The battle of PHAN vs. Phan centers on a new 7,700-square-foot house with towering, 100-year-old Sequoias out back.
But the fighting parties—the Parkrose Heights Association of Neighbors and Rev. Van Phan—aren't family. They're neighbors in Northeast Portland. And the enormous two-story "house" in question isn't a home, at least not according to Phan's neighbors anyway.
They say it's actually a Lutheran church operating illegally under the City of Portland's zoning code, which doesn't allow churches in residential zones without a special review to address parking and other safety concerns.
Although this house never got that review, the building's owner says it doesn't matter because his home isn't a church. He says he has a large extended family (61 members) and that he just wants to worship with them in peace. "I thought I can use my house for my faith and my culture," he wrote in a Jan. 21 email to the City of Portland.
Seven months later the building on Northeast 102nd Avenue has become a point of contention in a neighborhood debate about the city agency responsible for policing new construction, the Bureau of Development Services. Neighbors say BDS has abdicated its power when it comes to enforcing parts of the zoning codes. The results of that weakness are particularly stark in East Portland, where development pressures are shifting along with changing demographics, another neighbor says.
"The rules have not caught up with society," says Bonny McKnight, a longtime neighborhood activist who, in 2004, ran against Commissioner Randy Leonard, who now oversees BDS.

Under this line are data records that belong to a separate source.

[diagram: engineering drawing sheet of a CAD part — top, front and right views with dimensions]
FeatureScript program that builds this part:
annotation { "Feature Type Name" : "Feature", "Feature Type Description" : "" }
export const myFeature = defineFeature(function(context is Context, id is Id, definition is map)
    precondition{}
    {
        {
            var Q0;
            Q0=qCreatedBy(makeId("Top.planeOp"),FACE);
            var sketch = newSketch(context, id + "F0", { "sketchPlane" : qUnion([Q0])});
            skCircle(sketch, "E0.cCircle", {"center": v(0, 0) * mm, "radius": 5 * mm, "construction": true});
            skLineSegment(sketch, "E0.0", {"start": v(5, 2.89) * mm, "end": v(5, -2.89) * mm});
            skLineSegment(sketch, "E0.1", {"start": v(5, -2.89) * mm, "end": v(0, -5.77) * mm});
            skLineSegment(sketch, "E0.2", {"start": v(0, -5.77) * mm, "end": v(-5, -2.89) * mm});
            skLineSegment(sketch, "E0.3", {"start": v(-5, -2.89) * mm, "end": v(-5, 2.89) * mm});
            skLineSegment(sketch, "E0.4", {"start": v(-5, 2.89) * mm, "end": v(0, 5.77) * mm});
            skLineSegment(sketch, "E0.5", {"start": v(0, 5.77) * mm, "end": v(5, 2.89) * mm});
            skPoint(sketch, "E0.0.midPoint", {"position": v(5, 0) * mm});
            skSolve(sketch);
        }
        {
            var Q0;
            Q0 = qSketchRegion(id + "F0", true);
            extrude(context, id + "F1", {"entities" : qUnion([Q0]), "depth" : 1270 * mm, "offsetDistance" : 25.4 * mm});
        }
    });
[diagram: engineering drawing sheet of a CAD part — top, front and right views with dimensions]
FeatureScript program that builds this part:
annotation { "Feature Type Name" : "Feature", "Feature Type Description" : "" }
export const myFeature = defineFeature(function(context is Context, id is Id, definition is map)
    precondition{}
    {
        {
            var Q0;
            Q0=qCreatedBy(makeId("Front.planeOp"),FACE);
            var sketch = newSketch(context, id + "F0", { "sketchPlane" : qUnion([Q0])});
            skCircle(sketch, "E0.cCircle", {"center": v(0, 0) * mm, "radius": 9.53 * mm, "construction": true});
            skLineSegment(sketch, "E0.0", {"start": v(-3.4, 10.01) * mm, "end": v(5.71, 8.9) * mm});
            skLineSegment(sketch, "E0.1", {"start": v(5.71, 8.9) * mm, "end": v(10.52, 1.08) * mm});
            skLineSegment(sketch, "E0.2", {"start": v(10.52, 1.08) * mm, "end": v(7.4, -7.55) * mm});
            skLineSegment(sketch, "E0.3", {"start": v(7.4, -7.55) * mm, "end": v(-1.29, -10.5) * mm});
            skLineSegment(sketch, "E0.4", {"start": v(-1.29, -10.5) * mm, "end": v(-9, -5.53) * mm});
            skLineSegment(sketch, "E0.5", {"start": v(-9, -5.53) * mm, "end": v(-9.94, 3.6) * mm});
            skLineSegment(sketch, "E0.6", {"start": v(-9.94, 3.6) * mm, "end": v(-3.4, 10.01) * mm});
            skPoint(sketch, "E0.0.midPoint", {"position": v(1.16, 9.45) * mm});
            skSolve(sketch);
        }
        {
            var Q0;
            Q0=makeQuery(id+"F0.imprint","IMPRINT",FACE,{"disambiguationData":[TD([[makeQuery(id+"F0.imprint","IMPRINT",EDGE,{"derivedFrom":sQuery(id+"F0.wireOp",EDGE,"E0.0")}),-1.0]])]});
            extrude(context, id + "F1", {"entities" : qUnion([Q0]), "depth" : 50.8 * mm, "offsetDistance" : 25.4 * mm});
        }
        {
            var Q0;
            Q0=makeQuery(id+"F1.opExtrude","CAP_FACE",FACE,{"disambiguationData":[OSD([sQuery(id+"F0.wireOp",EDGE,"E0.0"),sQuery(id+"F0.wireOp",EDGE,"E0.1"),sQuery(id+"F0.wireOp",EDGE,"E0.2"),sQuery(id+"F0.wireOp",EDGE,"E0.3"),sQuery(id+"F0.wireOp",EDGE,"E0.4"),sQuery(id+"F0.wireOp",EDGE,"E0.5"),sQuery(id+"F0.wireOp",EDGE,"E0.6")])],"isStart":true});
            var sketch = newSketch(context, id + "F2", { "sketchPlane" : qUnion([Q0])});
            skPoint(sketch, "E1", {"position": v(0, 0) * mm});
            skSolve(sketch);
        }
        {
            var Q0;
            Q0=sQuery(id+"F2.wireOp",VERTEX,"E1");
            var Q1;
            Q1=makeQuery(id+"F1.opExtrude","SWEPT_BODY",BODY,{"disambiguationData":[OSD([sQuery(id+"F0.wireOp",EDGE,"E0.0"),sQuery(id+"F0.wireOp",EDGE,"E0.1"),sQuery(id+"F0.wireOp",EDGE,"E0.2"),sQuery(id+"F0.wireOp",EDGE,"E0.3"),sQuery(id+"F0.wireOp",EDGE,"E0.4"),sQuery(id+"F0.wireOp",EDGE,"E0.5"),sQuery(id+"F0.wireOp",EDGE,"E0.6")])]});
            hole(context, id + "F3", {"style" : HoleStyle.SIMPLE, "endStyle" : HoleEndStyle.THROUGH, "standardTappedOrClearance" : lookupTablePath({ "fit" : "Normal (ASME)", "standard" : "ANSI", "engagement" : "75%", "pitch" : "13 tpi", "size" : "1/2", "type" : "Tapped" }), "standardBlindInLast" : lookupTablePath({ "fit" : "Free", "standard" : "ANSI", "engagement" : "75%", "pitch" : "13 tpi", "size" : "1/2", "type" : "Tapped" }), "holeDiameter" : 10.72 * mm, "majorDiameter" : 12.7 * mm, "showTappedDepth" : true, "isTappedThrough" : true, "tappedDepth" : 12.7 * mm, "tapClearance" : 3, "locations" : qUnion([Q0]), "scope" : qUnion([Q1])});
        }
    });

In this case, the Parkrose Heights Association of Neighbors represents a middle-class neighborhood in outer Northeast Portland. And the Rev. Van Phan is a 71-year-old immigrant from Vietnam who is also an associate pastor of Holy Cross Lutheran Church elsewhere in East Portland.
In 2008, Phan's son An Phan, acting as a general contractor, tore down the single-story ranch house on his father's half-acre lot just south of Northeast Knott Street while his father lived in another home. He built a structure about four times bigger than the original dwelling. When a city inspector asked the son later why the home had a stage, he told them it was a "home theater" for his father, according to city records.
"We had an inclination that it sure looked like a funny house and it looked like it was intended as a church," says Mike Liefeld, a manager with BDS's neighborhood inspection division.
BDS, which is responsible for reviewing and approving construction plans, has cut inspectors and greatly reduced inspections since the recession started. But even with more resources, BDS would be limited in enforcing the zoning code after the Phans told inspectors they weren't building a church, Liefeld says. "It's very hard to prove what people are doing," he says.
Parkrose resident Pete Natwick isn't so convinced. Every Sunday at 11 am, dozens of cars fill the paved side and back yards surrounding the Phan home, which stands next to Natwick's 102-year-old former farmhouse. The cars spill over into the Phan home's front lawn. By 12:30 pm one recent Sunday, the cars were gone.
A 57-year-old contractor who installs window coverings, Natwick calls the house next door a "pimped-up horse barn" that appears from the outside to have a second-floor sanctuary for worship.
It's not the aesthetics that bug Natwick. It's his feeling that his neighbors have deceived the city and skirted a rule that would have required the Phans to seek a conditional land-use review if the property were legally a church.
Without that review, city officials can't insist the Phan family take mitigating steps like ensuring enough parking. The neighborhood association did request that the Phans not let people park on 102nd Avenue. The city also collected the license plate numbers of family members so they could check if only relatives parked at the home. But since BDS inspectors don't work on weekends, it's up to the neighbors to police the parking.
"What happens next?" Natwick asks. "If this can fly, anything can fly. Does that mean if I want to build a strip club over here and call it a house, I can do it?"
Neighbors first alerted BDS about the possibility of an illegal church in December, after the city had already raised and subsequently dismissed its suspicions.
With a fresh complaint in hand, however, the city investigated further and uncovered this winter what appeared to be new evidence that Phan may have intended to use the home as a church. That evidence was a church newsletter posted online. It announced the 102nd Avenue building's dedication as a "house church" on Nov. 28, 2009.
The son says the dispute is simply a miscommunication his family has worked to resolve. The building is not open to the public, he says, only to family and "special friends." (Multnomah County records show the Phans have not applied for tax-exempt status available to churches.) "It was not a dedication of a church because it's not a church," he says. "It was a commemorative event."